TASK PROMPT:
Could you copy out word for word the lines from the one holding "class: Magnoliopsida" through the one holding "island: Hispaniola Island", both included?

(Collection entries)

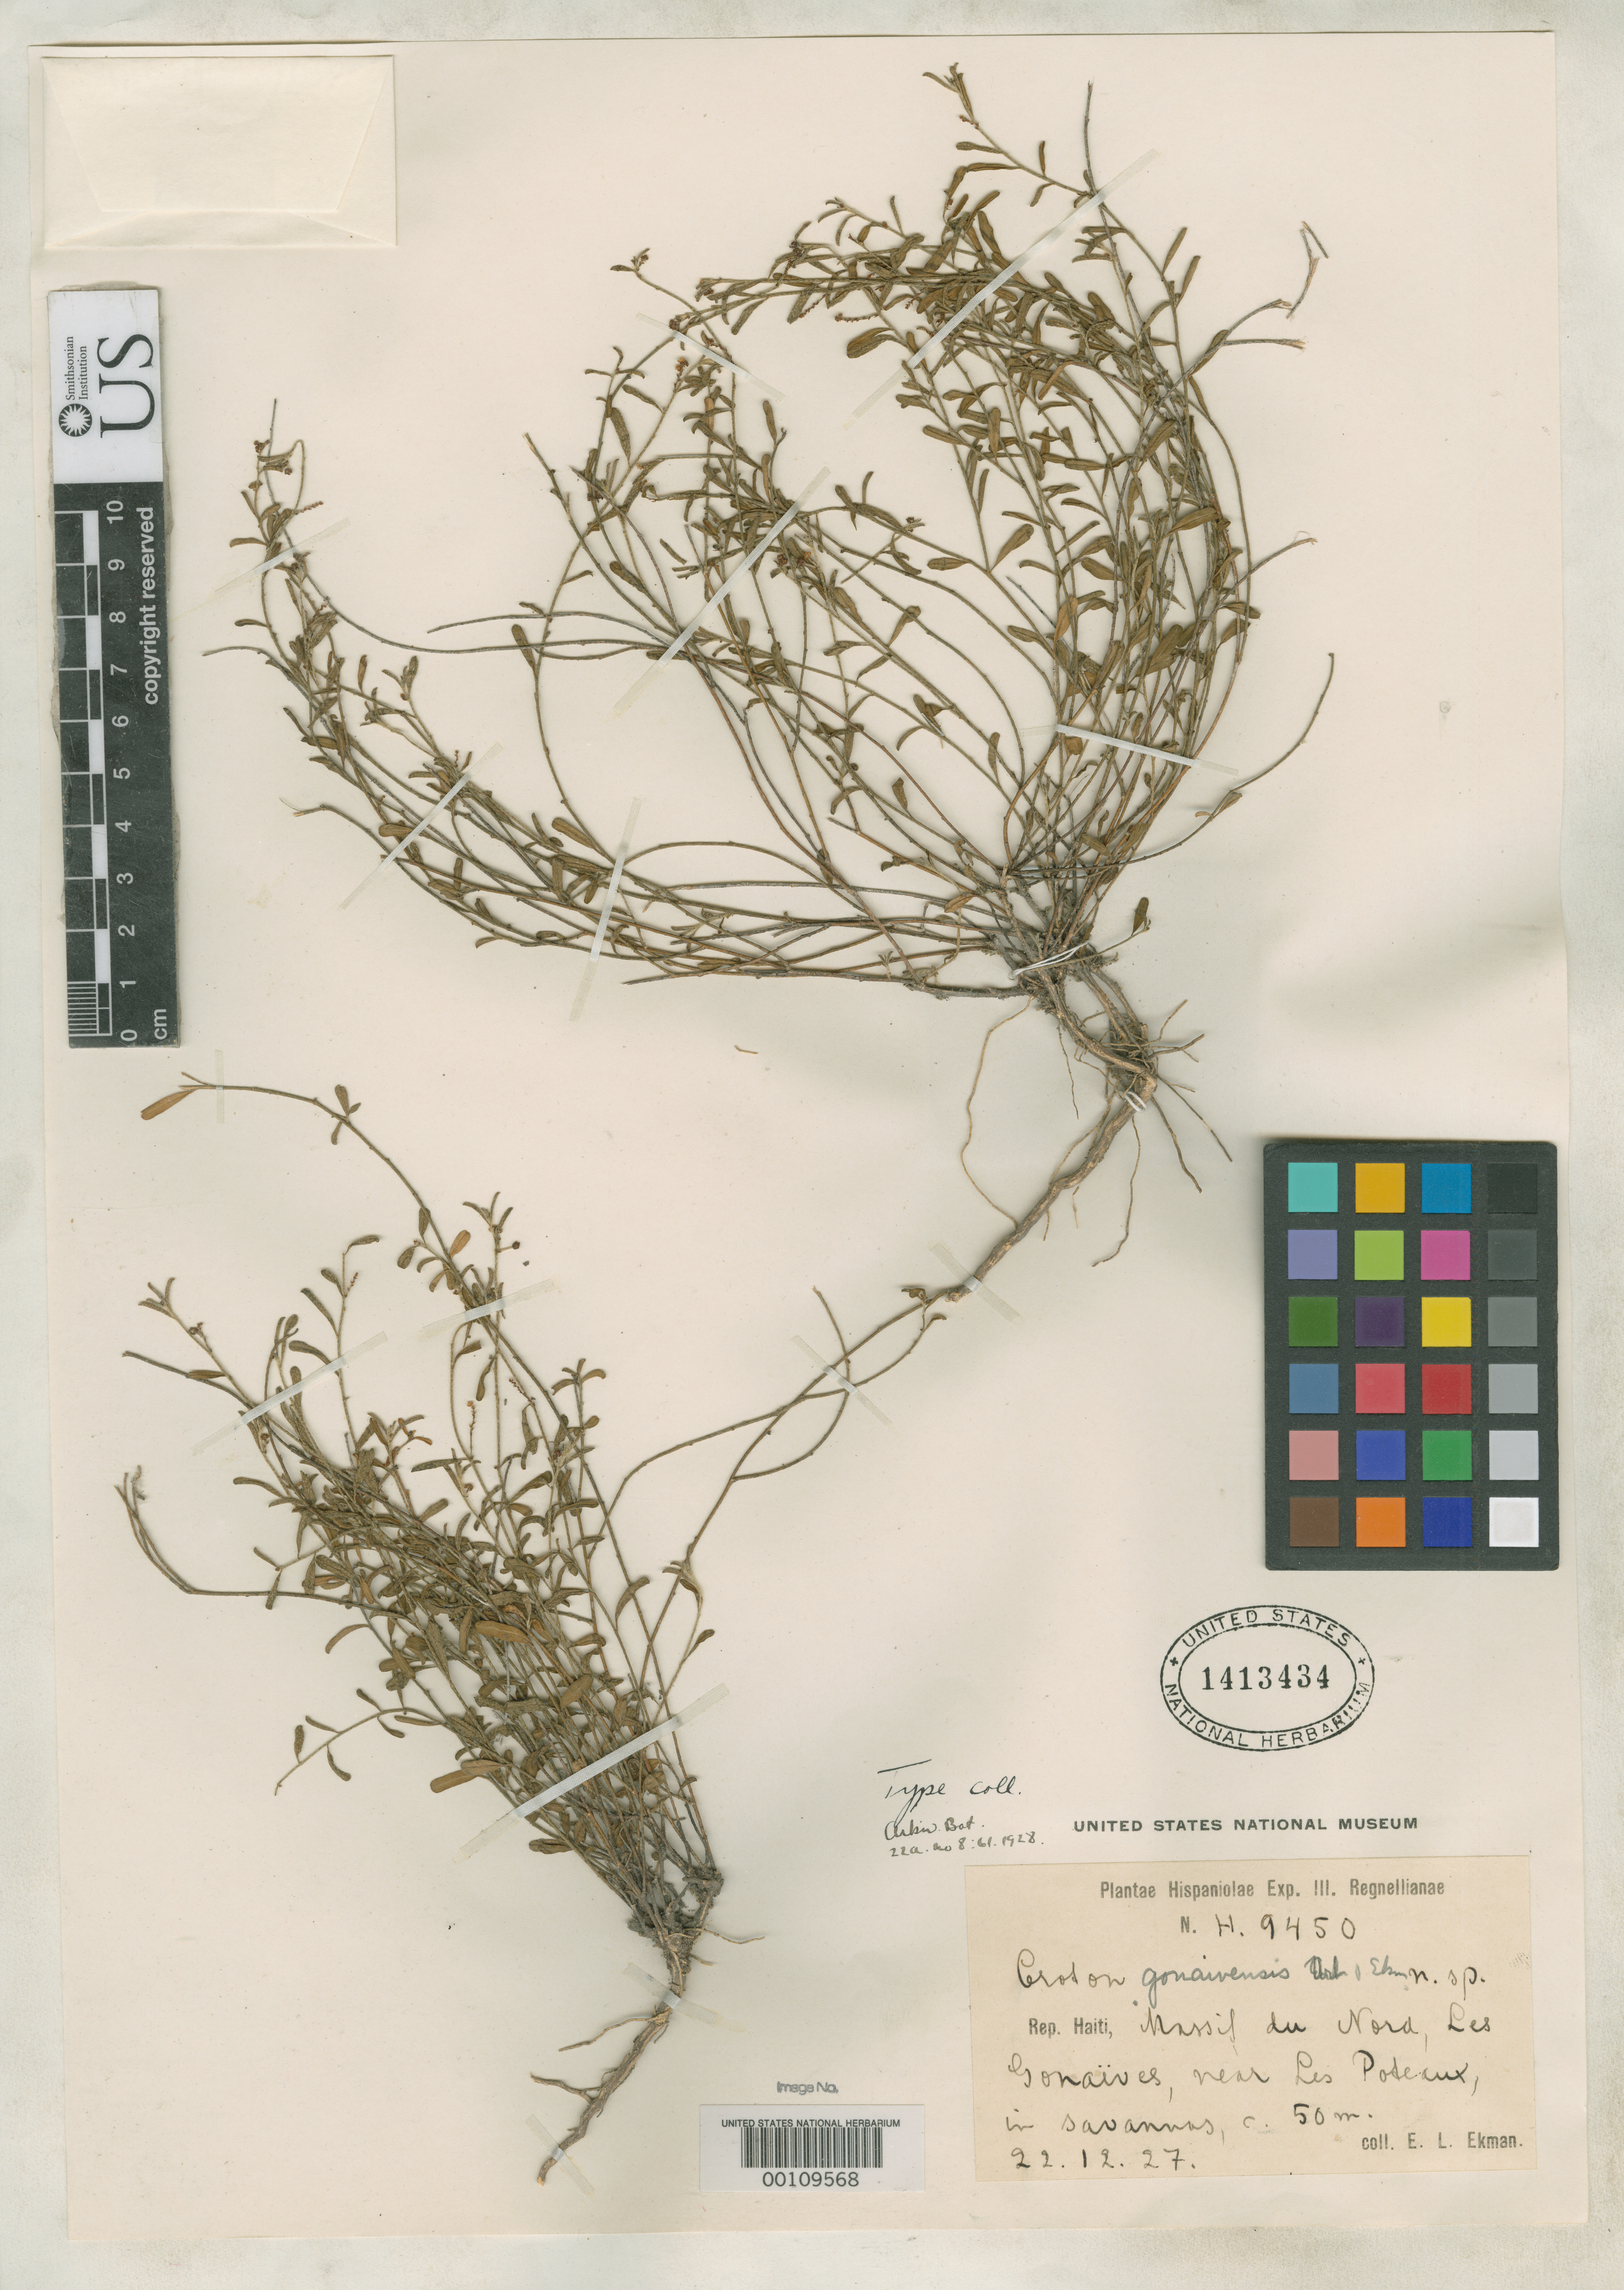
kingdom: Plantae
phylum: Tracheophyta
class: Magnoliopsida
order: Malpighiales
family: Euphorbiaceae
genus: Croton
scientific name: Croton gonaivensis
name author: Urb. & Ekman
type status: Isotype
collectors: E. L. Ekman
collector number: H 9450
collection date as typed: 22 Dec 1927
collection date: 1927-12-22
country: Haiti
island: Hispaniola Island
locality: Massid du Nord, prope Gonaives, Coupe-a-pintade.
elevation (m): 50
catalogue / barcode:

TASK SOLUTION:
class: Magnoliopsida
order: Malpighiales
family: Euphorbiaceae
genus: Croton
scientific name: Croton gonaivensis
name author: Urb. & Ekman
type status: Isotype
collectors: E. L. Ekman
collector number: H 9450
collection date as typed: 22 Dec 1927
collection date: 1927-12-22
country: Haiti
island: Hispaniola Island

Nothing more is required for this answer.